* AIM OF THE TASK *
I'd like the entries repeated exactly, without their pictures.

* DATA FOR THIS EXERCISE *
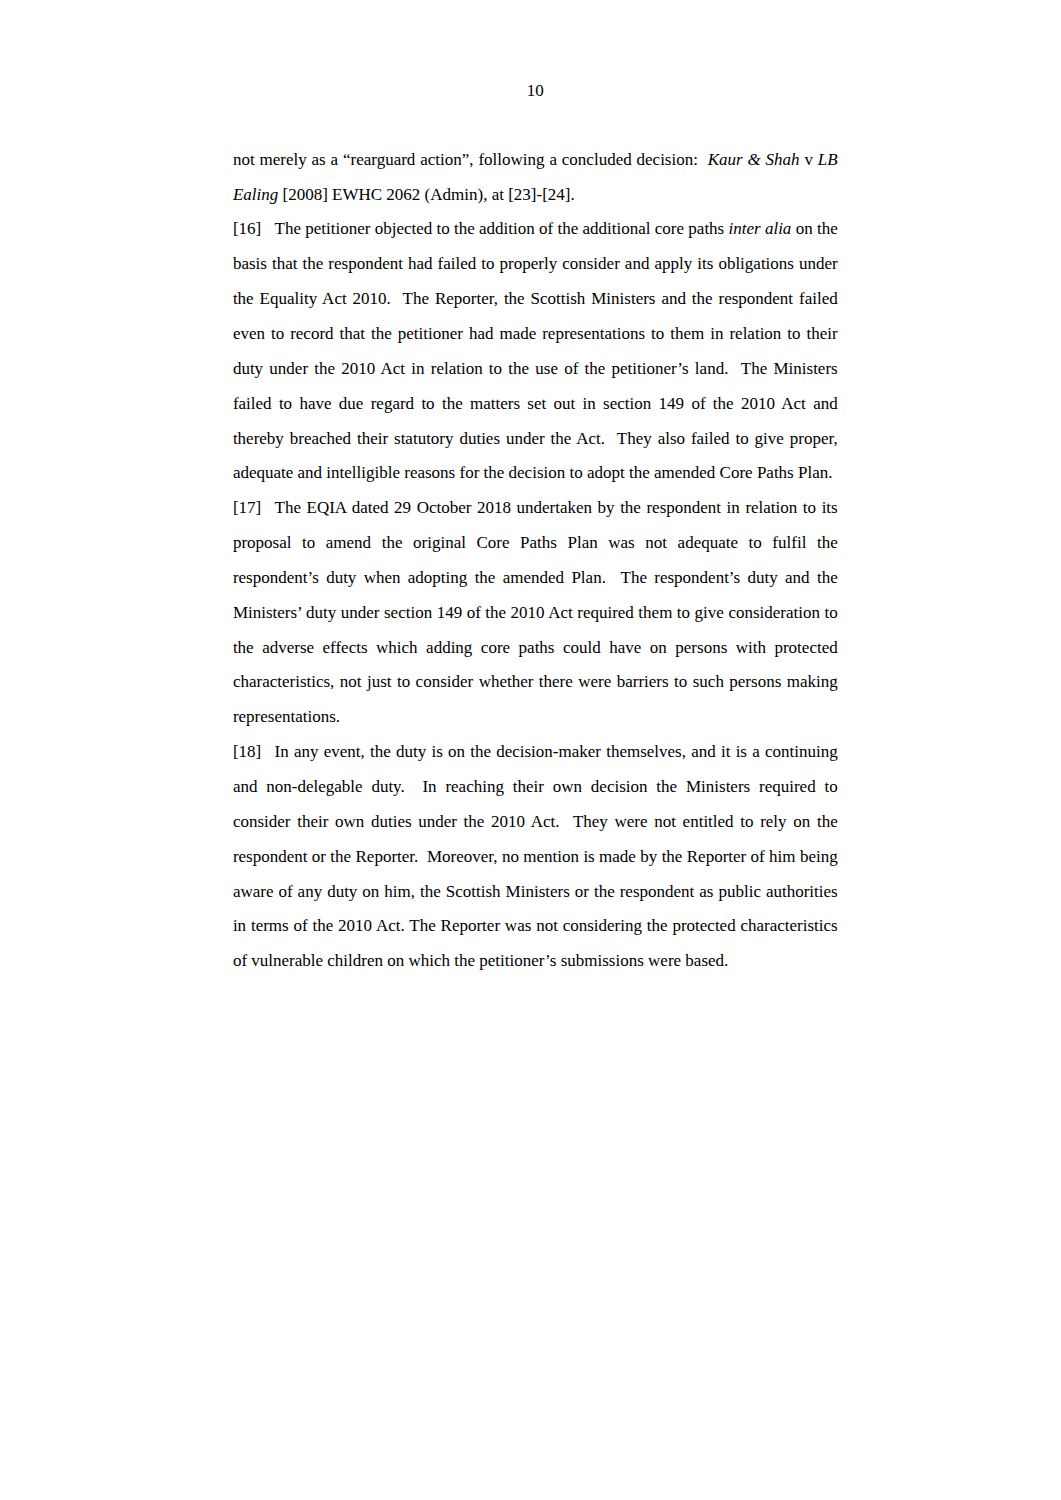10
not merely as a “rearguard action”, following a concluded decision: Kaur & Shah v LB Ealing [2008] EWHC 2062 (Admin), at [23]-[24].
[16] The petitioner objected to the addition of the additional core paths inter alia on the basis that the respondent had failed to properly consider and apply its obligations under the Equality Act 2010. The Reporter, the Scottish Ministers and the respondent failed even to record that the petitioner had made representations to them in relation to their duty under the 2010 Act in relation to the use of the petitioner’s land. The Ministers failed to have due regard to the matters set out in section 149 of the 2010 Act and thereby breached their statutory duties under the Act. They also failed to give proper, adequate and intelligible reasons for the decision to adopt the amended Core Paths Plan.
[17] The EQIA dated 29 October 2018 undertaken by the respondent in relation to its proposal to amend the original Core Paths Plan was not adequate to fulfil the respondent’s duty when adopting the amended Plan. The respondent’s duty and the Ministers’ duty under section 149 of the 2010 Act required them to give consideration to the adverse effects which adding core paths could have on persons with protected characteristics, not just to consider whether there were barriers to such persons making representations.
[18] In any event, the duty is on the decision-maker themselves, and it is a continuing and non-delegable duty. In reaching their own decision the Ministers required to consider their own duties under the 2010 Act. They were not entitled to rely on the respondent or the Reporter. Moreover, no mention is made by the Reporter of him being aware of any duty on him, the Scottish Ministers or the respondent as public authorities in terms of the 2010 Act. The Reporter was not considering the protected characteristics of vulnerable children on which the petitioner’s submissions were based.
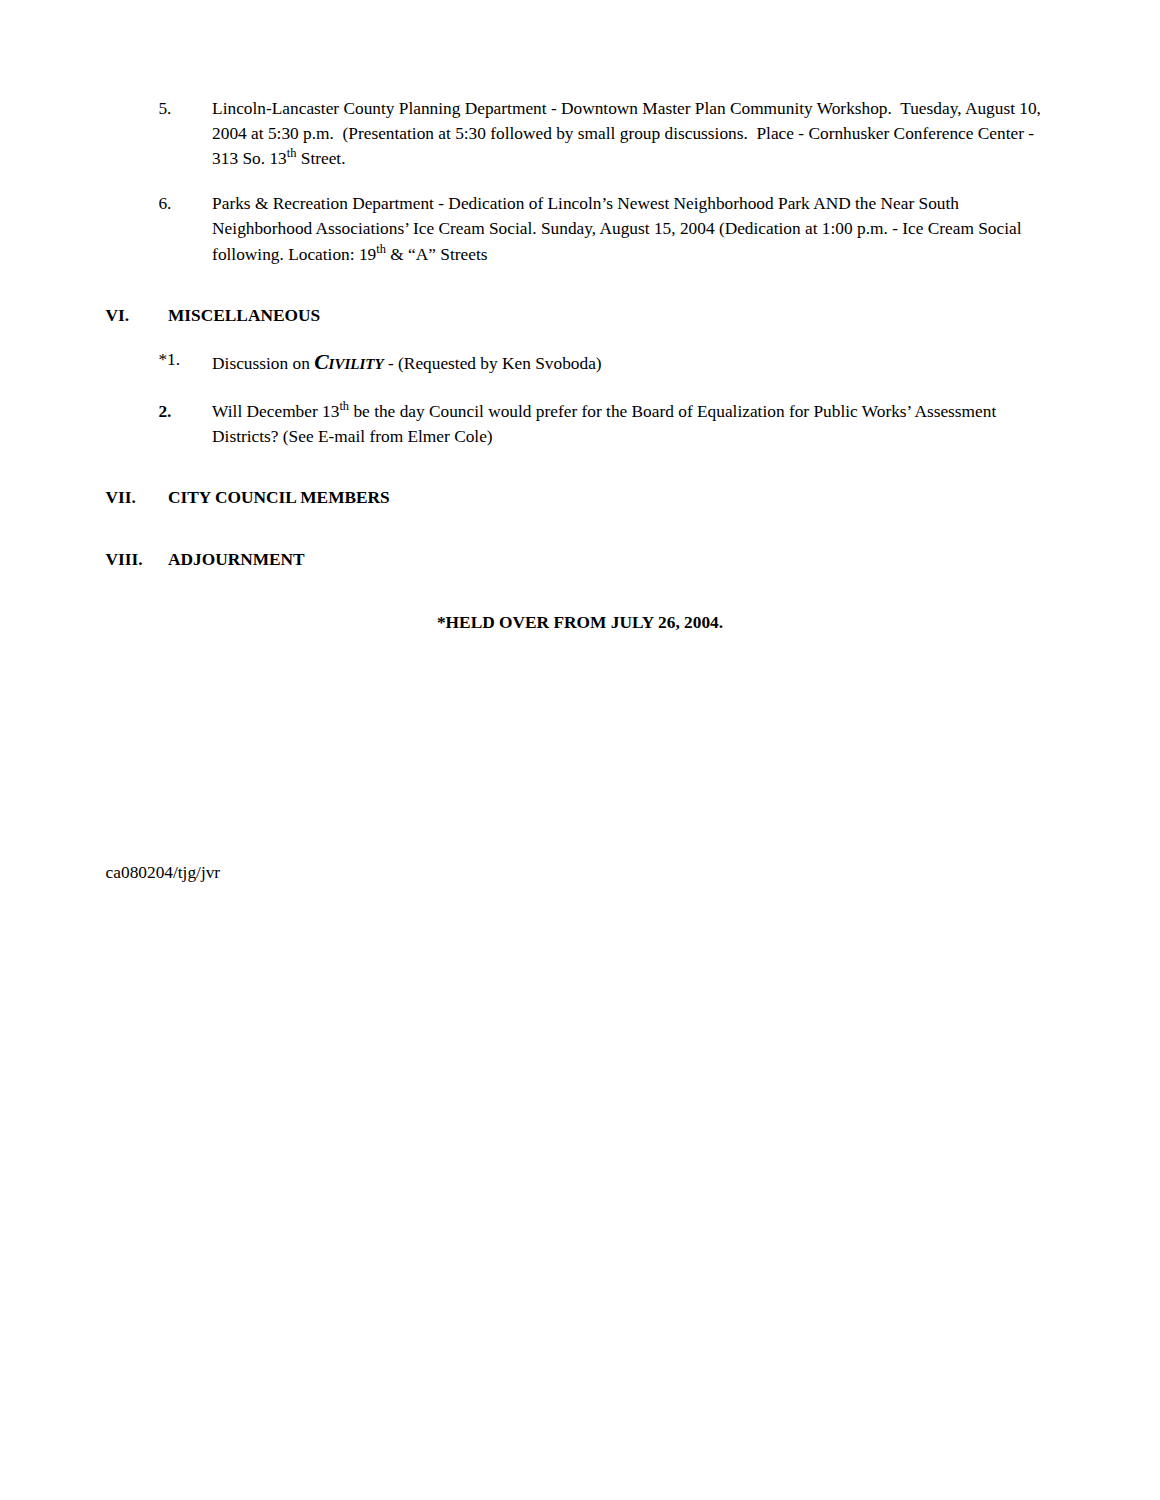5.
Lincoln-Lancaster County Planning Department - Downtown Master Plan Community Workshop. Tuesday, August 10, 2004 at 5:30 p.m. (Presentation at 5:30 followed by small group discussions. Place - Cornhusker Conference Center - 313 So. 13th Street.
6.
Parks & Recreation Department - Dedication of Lincoln’s Newest Neighborhood Park AND the Near South Neighborhood Associations’ Ice Cream Social. Sunday, August 15, 2004 (Dedication at 1:00 p.m. - Ice Cream Social following. Location: 19th & “A” Streets
VI.
MISCELLANEOUS
*1.
Discussion on Civility - (Requested by Ken Svoboda)
2.
Will December 13th be the day Council would prefer for the Board of Equalization for Public Works’ Assessment Districts? (See E-mail from Elmer Cole)
VII.
CITY COUNCIL MEMBERS
VIII.
ADJOURNMENT
*HELD OVER FROM JULY 26, 2004.
ca080204/tjg/jvr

* RESPONSE AREA *
10
not merely as a “rearguard action”, following a concluded decision: Kaur & Shah v LB Ealing [2008] EWHC 2062 (Admin), at [23]-[24].
[16] The petitioner objected to the addition of the additional core paths inter alia on the basis that the respondent had failed to properly consider and apply its obligations under the Equality Act 2010. The Reporter, the Scottish Ministers and the respondent failed even to record that the petitioner had made representations to them in relation to their duty under the 2010 Act in relation to the use of the petitioner’s land. The Ministers failed to have due regard to the matters set out in section 149 of the 2010 Act and thereby breached their statutory duties under the Act. They also failed to give proper, adequate and intelligible reasons for the decision to adopt the amended Core Paths Plan.
[17] The EQIA dated 29 October 2018 undertaken by the respondent in relation to its proposal to amend the original Core Paths Plan was not adequate to fulfil the respondent’s duty when adopting the amended Plan. The respondent’s duty and the Ministers’ duty under section 149 of the 2010 Act required them to give consideration to the adverse effects which adding core paths could have on persons with protected characteristics, not just to consider whether there were barriers to such persons making representations.
[18] In any event, the duty is on the decision-maker themselves, and it is a continuing and non-delegable duty. In reaching their own decision the Ministers required to consider their own duties under the 2010 Act. They were not entitled to rely on the respondent or the Reporter. Moreover, no mention is made by the Reporter of him being aware of any duty on him, the Scottish Ministers or the respondent as public authorities in terms of the 2010 Act. The Reporter was not considering the protected characteristics of vulnerable children on which the petitioner’s submissions were based.
5.
Lincoln-Lancaster County Planning Department - Downtown Master Plan Community Workshop. Tuesday, August 10, 2004 at 5:30 p.m. (Presentation at 5:30 followed by small group discussions. Place - Cornhusker Conference Center - 313 So. 13th Street.
6.
Parks & Recreation Department - Dedication of Lincoln’s Newest Neighborhood Park AND the Near South Neighborhood Associations’ Ice Cream Social. Sunday, August 15, 2004 (Dedication at 1:00 p.m. - Ice Cream Social following. Location: 19th & “A” Streets
VI.
MISCELLANEOUS
*1.
Discussion on Civility - (Requested by Ken Svoboda)
2.
Will December 13th be the day Council would prefer for the Board of Equalization for Public Works’ Assessment Districts? (See E-mail from Elmer Cole)
VII.
CITY COUNCIL MEMBERS
VIII.
ADJOURNMENT
*HELD OVER FROM JULY 26, 2004.
ca080204/tjg/jvr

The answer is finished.